Closed k00ni closed 2 years ago
The current regex is too restrictive as you point out. The proposed new one is too liberal. Would you mind updating it to match the spec?
I updated the regex and added a few tests to prove they work. Is that approach OK?
Any idea how to handle the following characters? U+00B7, U+0300 to U+036F and U+203F to U+2040
You should be able to match then with \x{00B7}
etc. If I read the regex in the change correctly, it would disallow IDs such as _:b
as it always requires at least two characters. You'll have to make the second oder optional.
_:b
is covered now.
To include U+00B7, U+0300 to U+036F and U+203F to U+2040, I had to use UTF-8 mode in regex. This lead to failing tests because at Processor.php line 2895 it tries to use $property
, which is an empty string sometimes. I have no idea why that is.
1) ML\JsonLD\Test\NQuadsTest::testEscaping
Error: Cannot access empty property
/var/www/html/Processor.php:2895
/var/www/html/Processor.php:2322
/var/www/html/JsonLD.php:465
/var/www/html/Test/NQuadsTest.php:45
phpvfscomposer:///var/www/html/vendor/phpunit/phpunit/phpunit:51
Without using UTF-8 mode in regex I get the following error:
preg_match(): Compilation failed: character value in \x{} or \o{} is too large at offset 76
We have two options as far as I can tell:
Processor.php
and keep UTF-8 characters.WDYT?
How do we proceed here @lanthaler?
Thanks for the ping, I missed your previous comment. I'd suggest we remove the UTF-8 characters for now. We can split that of into a separate bug.
I removed my UTF-8 extensions.
After running PHPUnit (both PHP 5.6 and 7.4), I ran into a couple of errors and failures, such as:
1) ML\JsonLD\Test\W3CTestSuiteTest::testRemoteDocumentLoading with data set "http://json-ld.org/test-suite/tests/remote-doc-manifest.jsonld#t0012" ('Multiple context link headers', stdClass Object (...), stdClass Object (...))
Failed asserting that 'loading document failed' is equal to expected exception code 'multiple context link headers'.
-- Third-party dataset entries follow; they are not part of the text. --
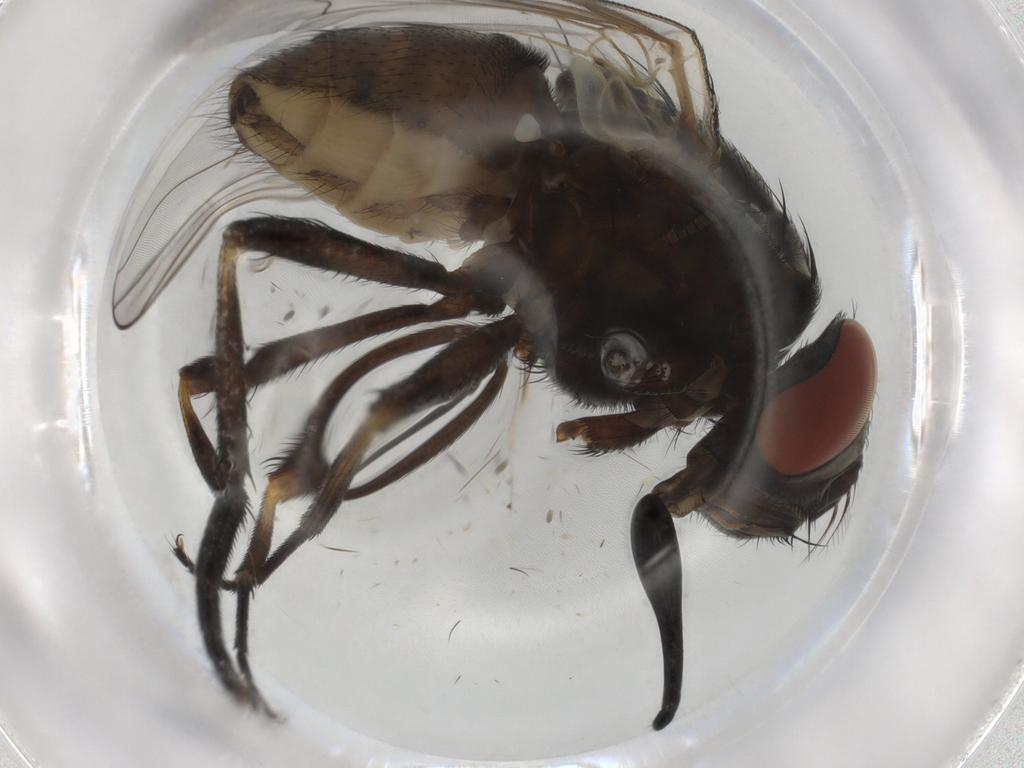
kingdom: Animalia
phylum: Arthropoda
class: Insecta
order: Diptera
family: Muscidae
phpvfscomposer:///var/www/html/vendor/phpunit/phpunit/phpunit:51
or
10) ML\JsonLD\Test\W3CTestSuiteTest::testRemoteDocumentLoading with data set "http://json-ld.org/test-suite/tests/remote-doc-manifest.jsonld#t0011" ('load JSON document with exten...h link', stdClass Object (...), stdClass Object (...))
ML\JsonLD\Exception\JsonLdException: Unable to load the remote document "https://json-ld.org:443/test-suite/tests/remote-doc-0011-in.jldt".
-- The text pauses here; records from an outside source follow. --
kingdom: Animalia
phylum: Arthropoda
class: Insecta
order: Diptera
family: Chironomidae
/var/www/html/FileGetContentsLoader.php:62
/var/www/html/JsonLD.php:142
/var/www/html/Test/W3CTestSuiteTest.php:182
phpvfscomposer:///var/www/html/vendor/phpunit/phpunit/phpunit:51
My changes are not the source of these errors because they persisted after reverting ALL of my changes. Unfortunately, there is no CI for pull requests to have a neutral view on the matter. I assume there were changes in http://json-ld.org/test-suite/tests/remote-doc-manifest.jsonld in the meantime which broke your tests.
I leave it to you how to proceed.
Oh, I didn't realize that CI is broken. Travis was running on PR before. Your code LGTM. I'll have a look at the tests and the CI setup (likely on the weekend) and merge your code.
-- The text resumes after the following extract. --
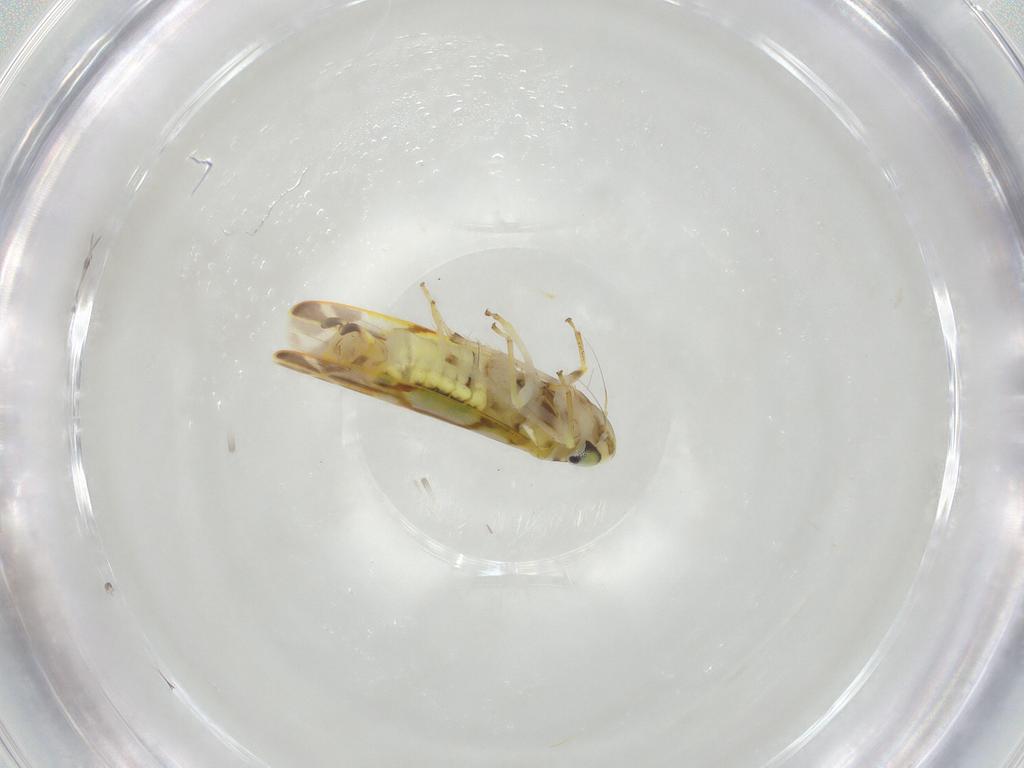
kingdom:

Thanks a lot for your work on this Konrad.
Could you please allow edits to this PR? I've found the bug and would like to push it back to the PR before merging it to have the full history here
Btw. I've also set up CI using GitHub Actions and added a devcontainer for easier development
Could you please allow edits to this PR?
It is allowed already. "Allow edits by maintainers" is checked.
Btw. you mean the bug which stopped us from using UTF-8 symbols in the regex?
No, the bug that caused tests to fail. I didn't look into the UTF-8 symbols yet.
Thanks for working on this!
As far as I understand https://www.w3.org/TR/n-quads/#BNodes, blank node labels in NQuads can include
-
,.
and_
too. Specification requires these characters not being at the beginning of the label, but this regex is not structured to check that anyway.